NPR has a story this morning talking about Facebook’s facial recognition tools and the potential risk to our privacy that comes along with it.
One of the things I like about this story is the explanation of modeling, and how without a model, facial scanning doesn’t really work. It’s comparable to the conversations I’ve had about using eDiscovery software to do Optical Character Recognition. Typically, when I explain that running OCR on handwriting is not really going to be useful. People want to know why, when they “write” on their tablet device, it can translate that into text, but OCR software cannot. It’s because you’ve already modeled what your individual handwriting looks like for the tablet device. It is not trying to identify some random person’s handwriting. If I can, I’ll also drive home that point by picking up their tablet device and show them how terribly it recognizes my handwriting, because that’s not the model it is comparing from.
Facial recognition, as of right now, works very similarly. It’s great when you know who you are looking for, but horrible at identifying a random person, because we don’t have a full model of photos for that person for the software to compare. But, along comes Facebook with their photo tagging feature, and suddenly, is there the possibility of getting a model based on a large number of different photos from your FB profile, to be shared with law enforcement? Yes, there is that possibility. But, if I were in law enforcement, while I might be interested in having access to FB’s photo modeling, I’d also have to be somewhat wary of using it. It relies on Facebook users to actually tag photos of the actual people in the photo, or someone to go through that multitude of photos to correct for all of those cases where people have posted a picture of a baby, and tagged the parents, or of a pet, and tagged the owner, and so on and so on. Of course, we know those things happen, so the risk here is not so much that law enforcement would use FB photos and compare them to surveillance video in order to capture wrongdoers. The real risk is the chance that the inaccurate models will cause mistaken identifications, and lead to harassment and investigation into completely innocent people.

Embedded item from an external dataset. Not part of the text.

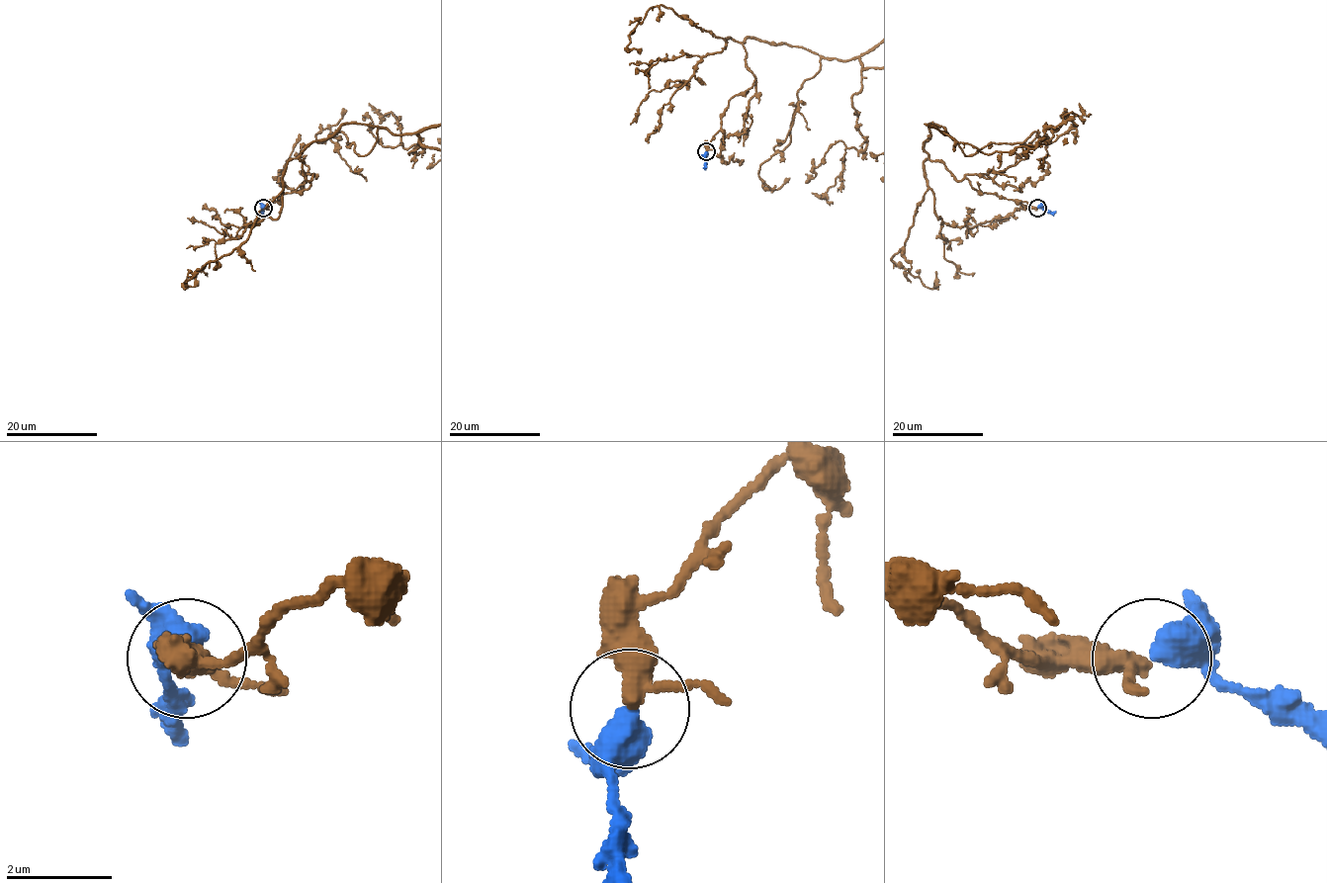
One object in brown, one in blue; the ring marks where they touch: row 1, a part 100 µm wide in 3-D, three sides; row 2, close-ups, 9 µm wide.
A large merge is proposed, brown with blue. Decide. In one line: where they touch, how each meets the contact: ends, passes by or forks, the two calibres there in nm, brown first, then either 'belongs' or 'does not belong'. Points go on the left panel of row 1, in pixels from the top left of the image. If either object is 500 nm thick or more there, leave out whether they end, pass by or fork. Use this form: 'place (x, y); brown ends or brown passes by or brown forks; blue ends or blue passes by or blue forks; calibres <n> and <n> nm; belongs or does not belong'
place (263, 208); calibres 320 and 550 nm; belongs

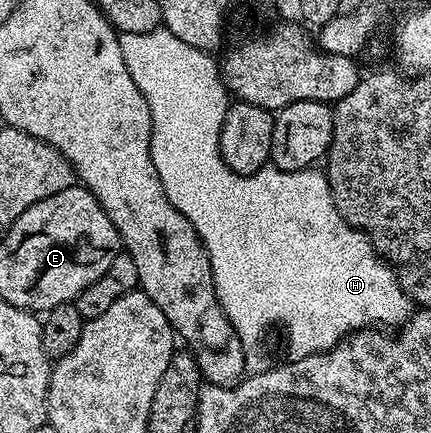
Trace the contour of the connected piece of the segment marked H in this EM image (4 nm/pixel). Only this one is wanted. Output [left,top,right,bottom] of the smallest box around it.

That’s also the risk of all government surveillance programs. When the NSA gathers as much data as Edward Snowden claims that they have, the risk is not that they are reading your emails. It’s almost impossible to imagine that someone is sitting and looking at the billions of messages and phone records they are collecting. No, it’s the collection and storage of that data, because if and when you are identified as a suspect, based on some random algorithm based on the “big data” collection they have, they will now have all of that information and start drawing conclusions based on things you’ve said in emails, or who you’ve talked to on the phone. They’ll start investigating the people you communicate with, talking to the people you work with, and so on.
When you have that much data it’s useless until you know what you’re looking for, (If you work with eDiscovery, you know this fact well), but once you know what you’re looking for, it’s easy to find data that conforms to your theory if you have enough of it, even if your theory is completely wrong.
When you are actually innocent, that kind of investigation doesn’t go away in terms of how people think about you. False accusations ruin lives. With that much data about you living in one place, the potential for this to happen to you, rises.
In the end, I’m not worried about Facebook recognizing my face, because if it gets it wrong, it’s mostly just funny and correctable. But I am definitely concerned about the government using that same technology, because when they get it wrong, I can’t correct it, and it is most definitely not funny.